Tuesday, 26 February 2013

Kai Po Che!

This is not a review. Just a few spoiler-ridden thoughts on the movie, which I need to get out of my system.

People all over the world today, including those in urban India, lead increasingly homogenised lives. We watch the same American television programming, use the same kind of brands, and eat the same kind of food.  It’s not just about a job anymore, any job that would support a family back home. Our aspirations for a career revolve around the more first-worldly ideal of finding one’s true calling. Likewise, our movies have come to reflect this (or a more exaggerated version of this) reality. Take the toast-making, skydiving trio of Zindagi Milegi Na Dobara. I can’t help but feel that they would fit in rather more comfortably in New York than Mumbai. Transplant the leads of Dil Chahta Hai to London, and it would make absolutely no difference to the narrative. Which is probably why films like Cocktail and Ekk Main aur Ekk Tu completely dispense with an Indian backdrop. And which is why Kai Po Che is the most refreshing film I have seen in a long time.

Kai Po Che is an Indian film in every sense of the word. Yes, of course there is song-and-dance, and Manja manages to evoke an atmosphere that reams of dialogue could possibly never establish. But more importantly it’s the world Govind, Omi and Ishan inhabit that makes the film resonate so much. You can see the dust, the sweat. Here, an eleven year old’s most pressing concern is the goti championship in his neighbourhood. A young man longingly fingers the plastic covered seats of a new car. Dates are carried out in extreme secrecy. Travelling inside a Roadways bus is more uncomfortable than on the roof. Sure, finding love is important, but achieving other goals (monetary, political or, otherwise) more urgent.  This is a movie where you cheer the Indian Cricket team on for a match you know they have won. Because you know cricket can resolve feuds between friends. That it can magically paper over religious fissures. You pray the ending doesn’t enter the territory, you know it’s heading for, when a dazed Omi finds his Mama injured by Ali’s dad. And when the fatal shot hits, you hold back tears, wishing that Ishan and Govind could sort it all out, Omi and Ishan could sort it all out.

If only Bolly-wood can now come up with an ode to female friendship. One that preferably does not involve two pretty girls falling for the same guy.

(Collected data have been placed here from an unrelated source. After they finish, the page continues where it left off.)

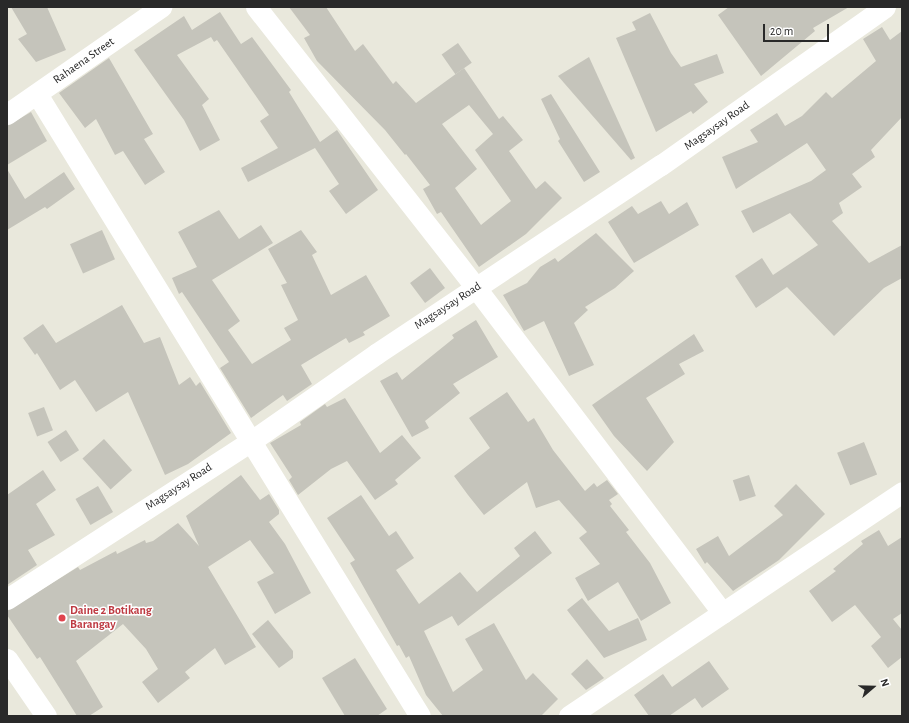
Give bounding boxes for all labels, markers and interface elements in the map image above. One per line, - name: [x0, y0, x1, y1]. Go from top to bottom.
- scale bar: [765, 16, 831, 42]
- text: 20 m: [770, 25, 793, 37]
- street label: Rahaena Street: [51, 35, 117, 87]
- street label: Magsaysay Road: [682, 98, 752, 154]
- street label: Magsaysay Road: [412, 279, 484, 333]
- street label: Magsaysay Road: [143, 460, 215, 514]
- place label: Daine 2 Botikang Barangay: [70, 604, 152, 632]
- marker: Daine 2 Botikang Barangay: [57, 613, 67, 623]
- north arrow: [853, 667, 893, 707]
- text: N: [878, 677, 891, 688]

  1. Ok here's mine: What I felt after the last scene was that this is the most sensible representation of India that Bollywood has conjured up in the past 3-4 years, given the trend is to make utterly stupid 100 crore grossing films set in semi-urban/ rural India where a shirt-remover cop does monkey steps(and watching him you don't know whether to laugh or cry or lament) or the glossy ones that you've talked about above. It had all the right ingredients of cricket, friendship, religion pitched in. Everything is so real that your tears flow on uninhibited. Spoiler alert/Side Note: Ishaan HAD to die in the end because he was so pampered and self-obsessed that we wouldn't have fallen in love with him otherwise.
    And as for female friendship, we are in dire need of some cool female writers who can tell the world what a treasure it is. :)

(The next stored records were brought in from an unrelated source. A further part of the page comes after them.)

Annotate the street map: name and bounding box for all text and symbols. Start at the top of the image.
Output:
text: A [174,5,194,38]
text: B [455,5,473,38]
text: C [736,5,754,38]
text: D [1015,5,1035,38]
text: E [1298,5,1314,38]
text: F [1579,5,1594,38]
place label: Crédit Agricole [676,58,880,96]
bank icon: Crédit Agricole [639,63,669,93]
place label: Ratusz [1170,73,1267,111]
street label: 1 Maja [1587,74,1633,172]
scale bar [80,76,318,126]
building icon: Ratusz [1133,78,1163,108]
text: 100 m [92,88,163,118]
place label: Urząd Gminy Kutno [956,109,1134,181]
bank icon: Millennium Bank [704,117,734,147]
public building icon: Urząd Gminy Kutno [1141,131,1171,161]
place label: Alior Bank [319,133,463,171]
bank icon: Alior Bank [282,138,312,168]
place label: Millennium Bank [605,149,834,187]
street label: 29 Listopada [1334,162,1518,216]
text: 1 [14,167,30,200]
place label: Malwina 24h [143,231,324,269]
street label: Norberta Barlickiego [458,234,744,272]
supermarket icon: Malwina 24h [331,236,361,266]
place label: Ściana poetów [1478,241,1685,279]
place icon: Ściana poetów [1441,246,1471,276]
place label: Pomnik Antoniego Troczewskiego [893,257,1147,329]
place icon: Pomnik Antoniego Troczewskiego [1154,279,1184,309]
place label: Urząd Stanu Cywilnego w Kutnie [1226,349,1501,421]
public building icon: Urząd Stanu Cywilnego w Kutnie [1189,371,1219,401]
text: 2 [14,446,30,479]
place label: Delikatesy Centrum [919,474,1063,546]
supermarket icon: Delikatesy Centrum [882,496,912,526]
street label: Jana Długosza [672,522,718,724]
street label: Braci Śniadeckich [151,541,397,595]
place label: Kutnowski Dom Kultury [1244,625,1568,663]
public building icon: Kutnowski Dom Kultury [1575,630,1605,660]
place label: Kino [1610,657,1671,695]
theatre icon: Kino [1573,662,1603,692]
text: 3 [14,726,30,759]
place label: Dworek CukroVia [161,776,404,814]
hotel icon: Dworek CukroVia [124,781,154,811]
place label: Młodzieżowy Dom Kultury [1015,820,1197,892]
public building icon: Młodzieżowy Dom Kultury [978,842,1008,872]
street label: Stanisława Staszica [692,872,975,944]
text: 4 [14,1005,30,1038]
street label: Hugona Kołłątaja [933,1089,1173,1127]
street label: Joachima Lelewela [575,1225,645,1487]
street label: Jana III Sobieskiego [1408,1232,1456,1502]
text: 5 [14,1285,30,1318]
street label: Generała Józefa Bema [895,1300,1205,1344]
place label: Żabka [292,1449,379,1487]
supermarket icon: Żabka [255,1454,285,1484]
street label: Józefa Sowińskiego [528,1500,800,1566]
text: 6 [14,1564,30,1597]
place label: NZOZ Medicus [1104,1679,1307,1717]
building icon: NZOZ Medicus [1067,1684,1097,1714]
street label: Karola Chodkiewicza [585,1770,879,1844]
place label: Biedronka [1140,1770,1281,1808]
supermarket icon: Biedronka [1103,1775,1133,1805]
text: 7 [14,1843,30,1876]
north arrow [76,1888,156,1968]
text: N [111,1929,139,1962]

    1. By what I wrote, I didn't mean to say that Dabbang or Singham were bad films (I don't think they were). And Dil Chahta Hai is an all time favourite :)
      Also Zoya Akhtar is female, and she made ZNMD. Good enough credentials, don't you think?

    2. And ooh I was in love with Ishaan, right after the earthquake relief camp scene. Didn't need him to die at all.

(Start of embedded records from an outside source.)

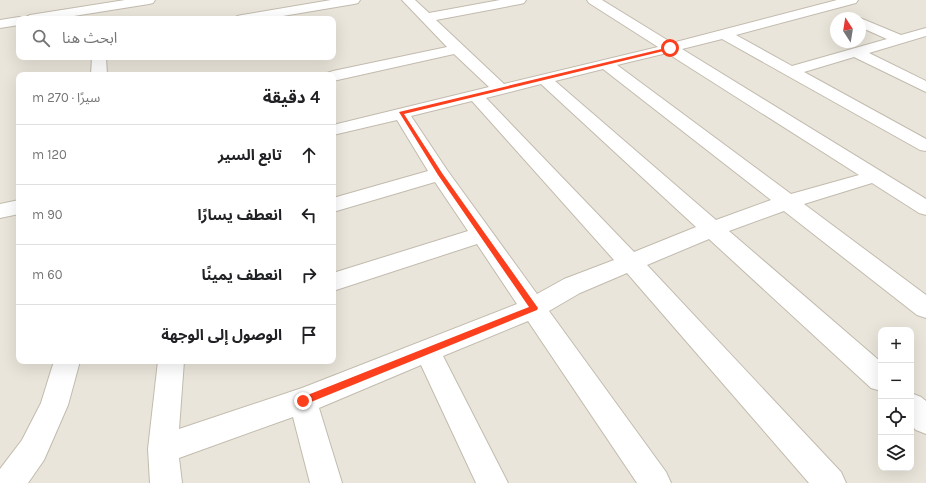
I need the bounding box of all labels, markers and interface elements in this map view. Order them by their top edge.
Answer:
north arrow [830,12,866,48]
search box [16,16,336,60]
icon: search [30,27,52,49]
text: ابحث هنا [62,29,117,47]
route start [661,39,679,57]
text: 4 دقيقة [263,87,320,107]
text: سيرًا · 270 m [32,90,100,105]
icon: ahead [298,144,320,166]
text: تابع السير [218,146,282,164]
text: 120 m [32,147,67,162]
icon: left [298,204,320,226]
text: انعطف يسارًا [198,206,282,224]
text: 90 m [32,207,63,222]
icon: right [298,264,320,286]
text: انعطف يمينًا [202,266,282,284]
text: 60 m [32,267,62,282]
icon: arrive [298,324,320,346]
text: الوصول إلى الوجهة [161,326,282,344]
map controls [878,327,914,471]
button: + [878,327,914,363]
button: − [878,363,914,399]
route end [294,392,312,410]
button: locate [878,399,914,435]
button: layers [878,435,914,471]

    3. It was so hard for me to digest that Ishaan had died, that I had to come up with some plausible excuse for the director/script-writer to kill him ..mostly to console myself. :)
      Yes women are are not. ;)

    4. yes Ishaan didn't need to die to fall in love with...
      he just related to the reality so perfectly that he was a star even before you realised that :)

  2. agreed! a truly indian film through and through. Theres something about these whole "not in india but for indians" films that somehow somewhere limit how much one can relate to them.
    and NO! Ishan should not have died! :( a near fatal injury that he would recover from would do just as well, although it would probably not make for as much as a poignant ending..but it was too sad.